_Work order_. Exactly and only the lines from the line holding "change=colour; old=regadera (beis);" to the end of the records should be reproduced. Leave pictures out.

_Exercise input_.

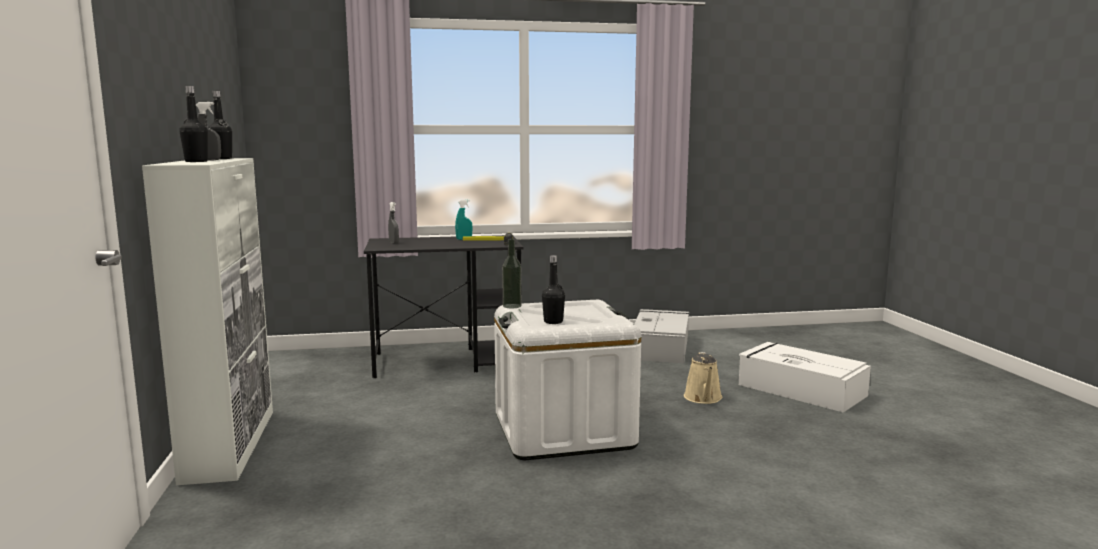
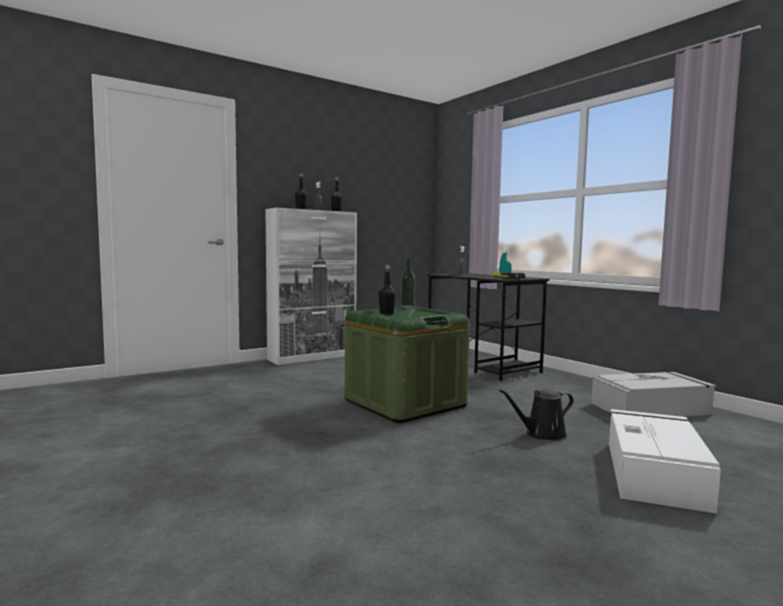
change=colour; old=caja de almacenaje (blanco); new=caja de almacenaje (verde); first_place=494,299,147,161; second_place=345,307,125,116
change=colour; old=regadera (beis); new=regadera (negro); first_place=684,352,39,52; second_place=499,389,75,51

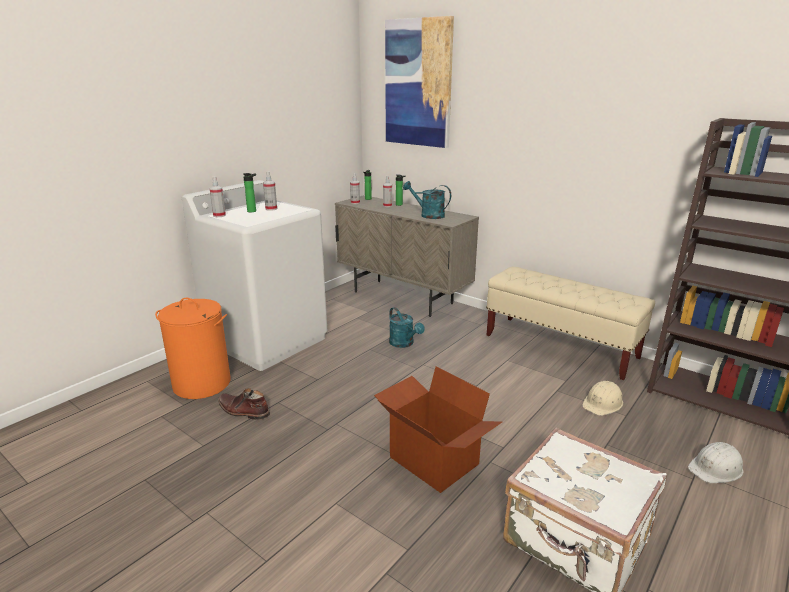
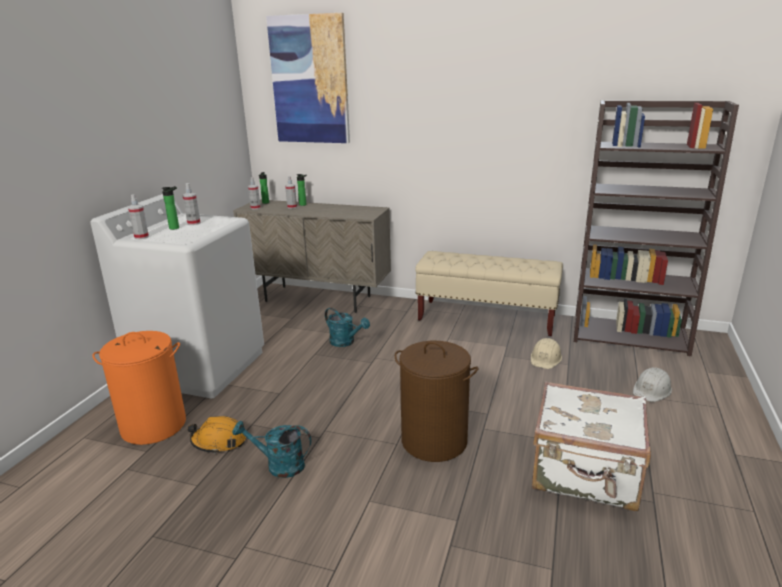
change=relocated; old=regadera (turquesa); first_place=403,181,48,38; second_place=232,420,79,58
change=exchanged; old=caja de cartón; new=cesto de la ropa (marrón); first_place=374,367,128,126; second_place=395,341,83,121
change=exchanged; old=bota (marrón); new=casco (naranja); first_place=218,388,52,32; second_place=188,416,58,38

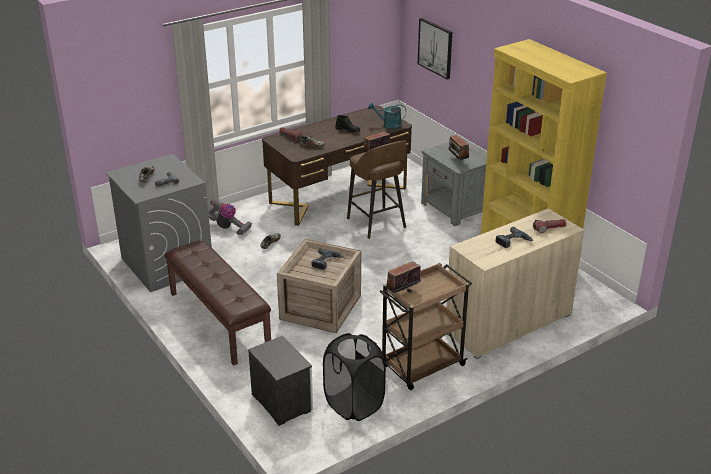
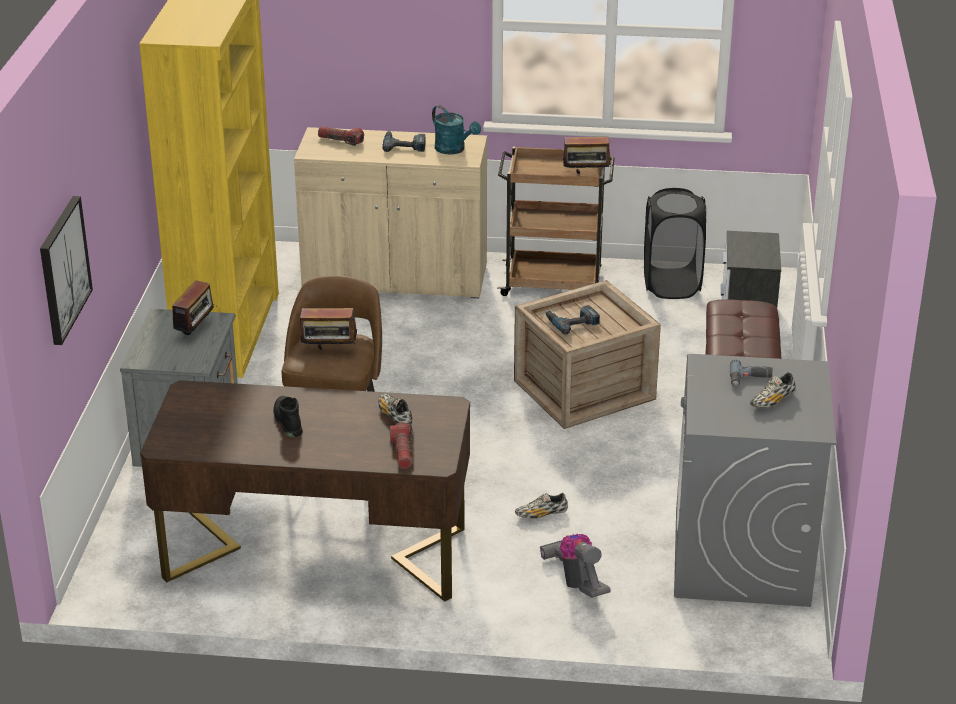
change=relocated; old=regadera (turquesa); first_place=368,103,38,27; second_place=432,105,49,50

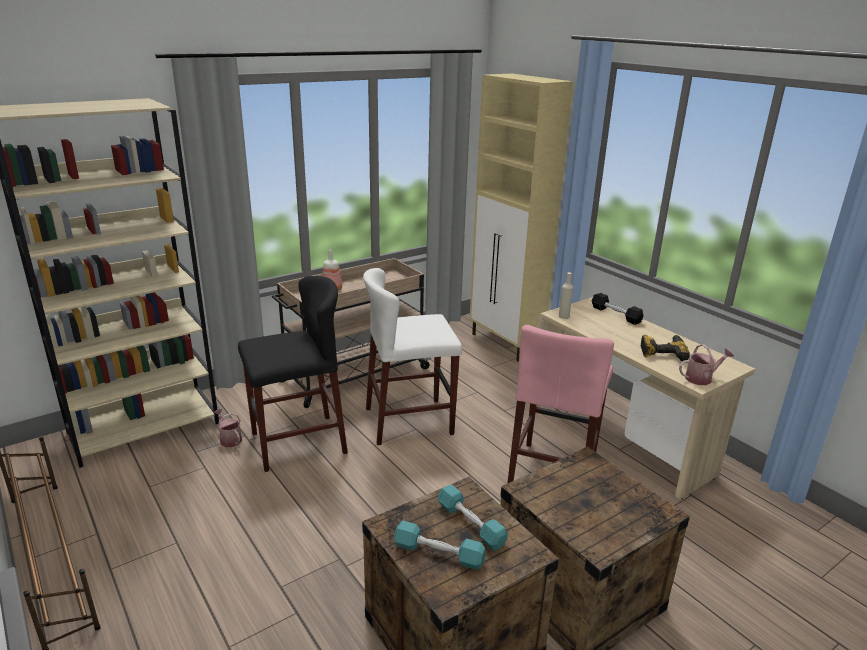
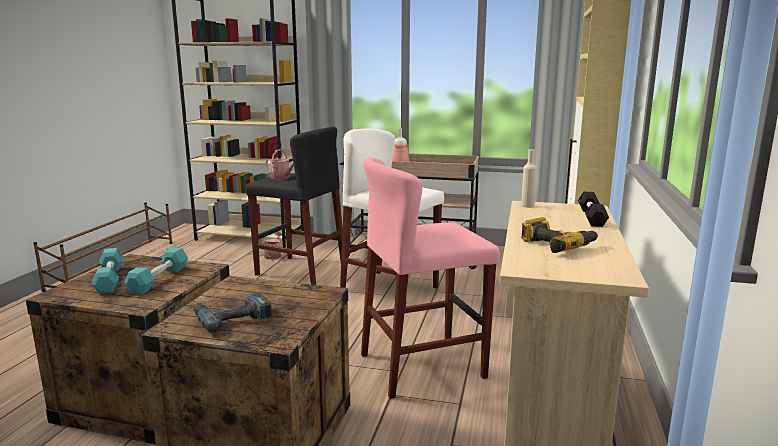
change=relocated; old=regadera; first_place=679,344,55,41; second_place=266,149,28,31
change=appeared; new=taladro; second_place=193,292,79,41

_Answer to this exercise_.
change=colour; old=regadera (beis); new=regadera (negro); first_place=684,352,39,52; second_place=499,389,75,51

change=relocated; old=regadera (turquesa); first_place=403,181,48,38; second_place=232,420,79,58
change=exchanged; old=caja de cartón; new=cesto de la ropa (marrón); first_place=374,367,128,126; second_place=395,341,83,121
change=exchanged; old=bota (marrón); new=casco (naranja); first_place=218,388,52,32; second_place=188,416,58,38

change=relocated; old=regadera (turquesa); first_place=368,103,38,27; second_place=432,105,49,50

change=relocated; old=regadera; first_place=679,344,55,41; second_place=266,149,28,31
change=appeared; new=taladro; second_place=193,292,79,41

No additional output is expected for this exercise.